C’est évident ! Je crois que c’était ainsi à chaque époque. Il n’y a pas tellement de périodes qui ont séparé les époques de l’histoire freudienne, mais je crois que la Première Guerre Mondiale a été un moment important pour l’œuvre de Freud. La Seconde Guerre Mondiale l’a été tout autant et Freud avait prévu toute l’horreur qui allait se produire dans son œuvre de 1920, La psychologie des masses. Il avait parlé du fascisme avant qu’il n’existe.

- Les voix qui disent que les jeunes d’ Amérique Latine ne peuvent pas voir le futur sont nombreuses. La psychanalyse pense-t-elle au futur ?

D’abord, je ne connais personne qui ne pense pas à soi-même dans le futur. Or, peut être qu’un enfant ne sait pas quel sera son futur, mais ça, c’est différent. Il y a une angoisse spéciale. Aujourd’hui les jeunes gens connaissent cette angoisse. Peut être qu’ils ne peuvent pas la dire, mais ils ont cette angoisse. C’est important de permettre à chacun de s’approcher pour voir ce que c’est que cette angoisse. Mais nous ne pouvons pas dire qu’ils n’ont pas la dimension de l’avenir. C’est un paradoxe du capitalisme. Aujourd’hui, quand le capitalisme travaille chaque jour plus sur le sujet de la sécurité, l’insécurité augmente. Et d’une certaine manière le malheur du capitalisme est que quand il commence travailler sur un sujet pour le supprimer, il le renforce. C’est la même chose avec l’exclusion, la ségrégation, toutes les mesures qui se prennent dans le cadre du capitalisme renforcent la ségrégation. Et la précarité augmente à fur et à mesure que la sécurité, la promesse de sécurité, augmente. Mais penser à une vie sans sécurité, c’est penser la vie comme [penser que la vie=] la mort.
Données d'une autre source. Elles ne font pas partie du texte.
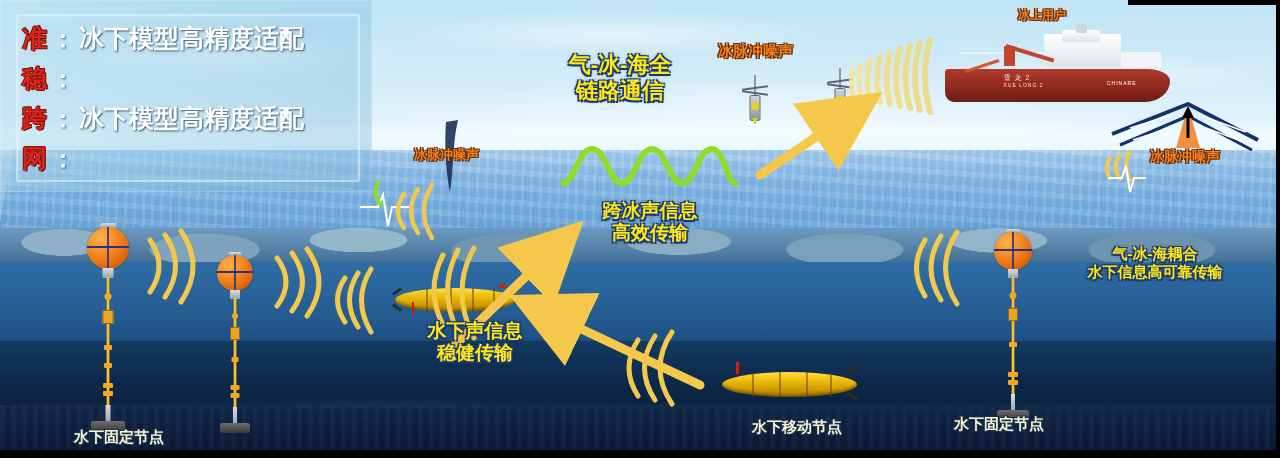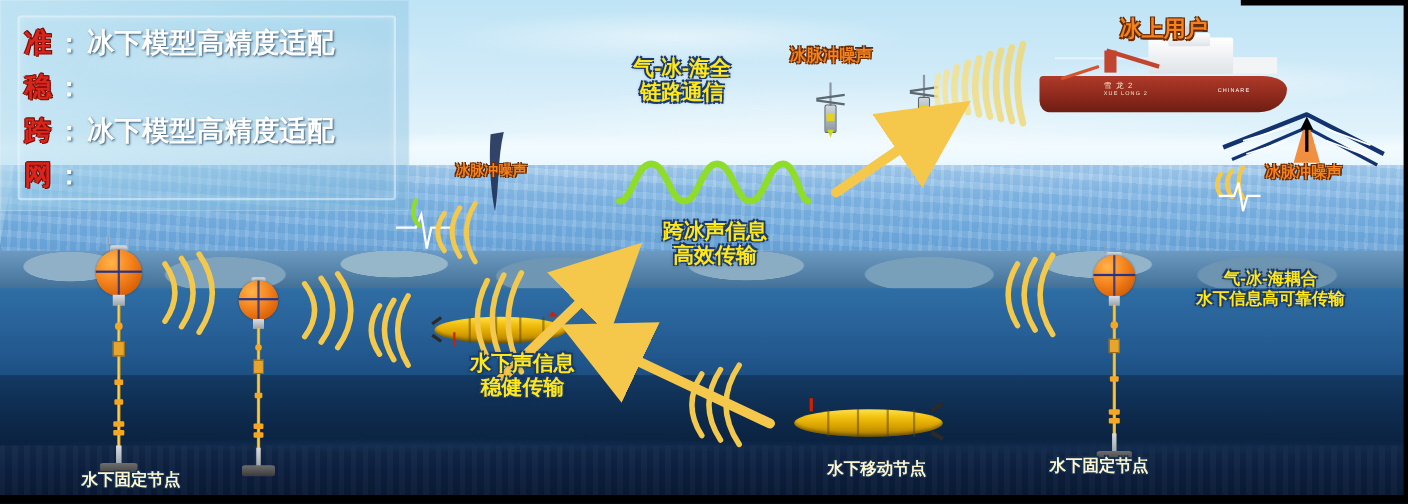"冰上用户" div.note { font-size: 20px -> 12px; top: 16px -> 8px }
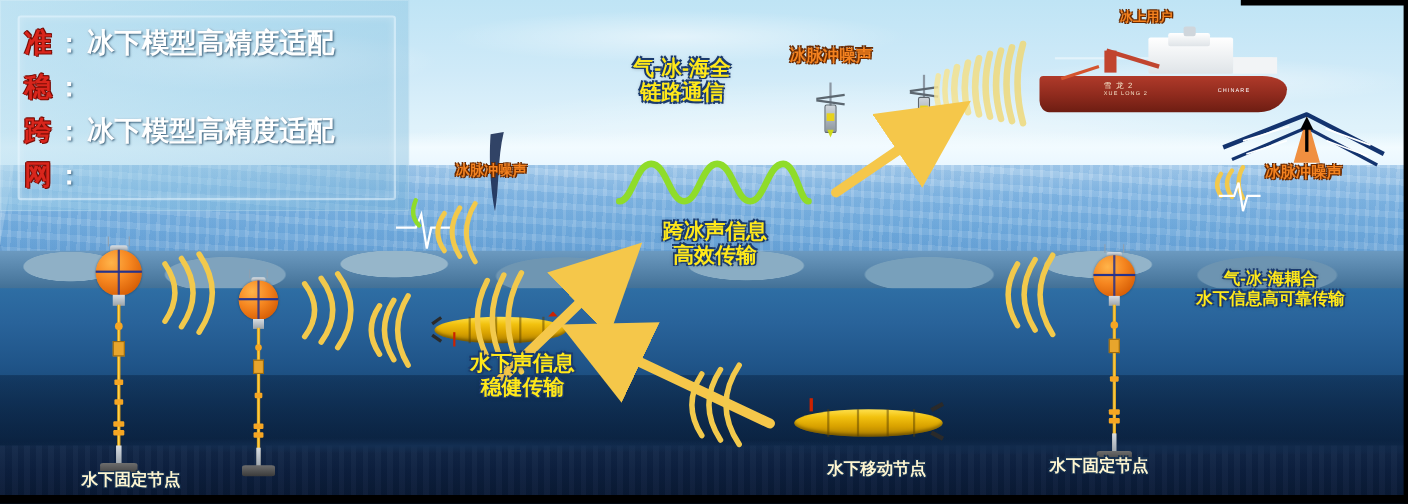"气-冰-海全" div.note { font-size: 19px -> 22px }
Et être mort pour bien vivre est aussi un paradoxe.

- Il y a des thérapies comme celles des neurosciences qui offrent des traitements limités. Quelle est la réponse de la psychanalyse face à la demande de thérapies brèves ?

Les neurosciences offrent des traitement plus brefs, plus courts. C’est vrai que l’effet d’une analyse n’est pas celui de normaliser une personne. Une analyse porte à la lumière la singularité de la personne qui a consulté. C’est très difficile de savoir qui je suis. Une expérience analytique permet de localiser quel est mon désir ; si je veux ce que je désire. C’est à dire, localiser la division que chacun a. Ça prend du temps. Maintenant, on veut immédiatement ce qu’on attend et il est très difficile de ne pas céder à cette urgence. Mais la psychanalyse ne peut pas céder à ça. C’est un piège. Quand on vire le symptôme par la porte, il revient par la fenêtre. C’est un principe fondamental du fonctionnement de la répétition.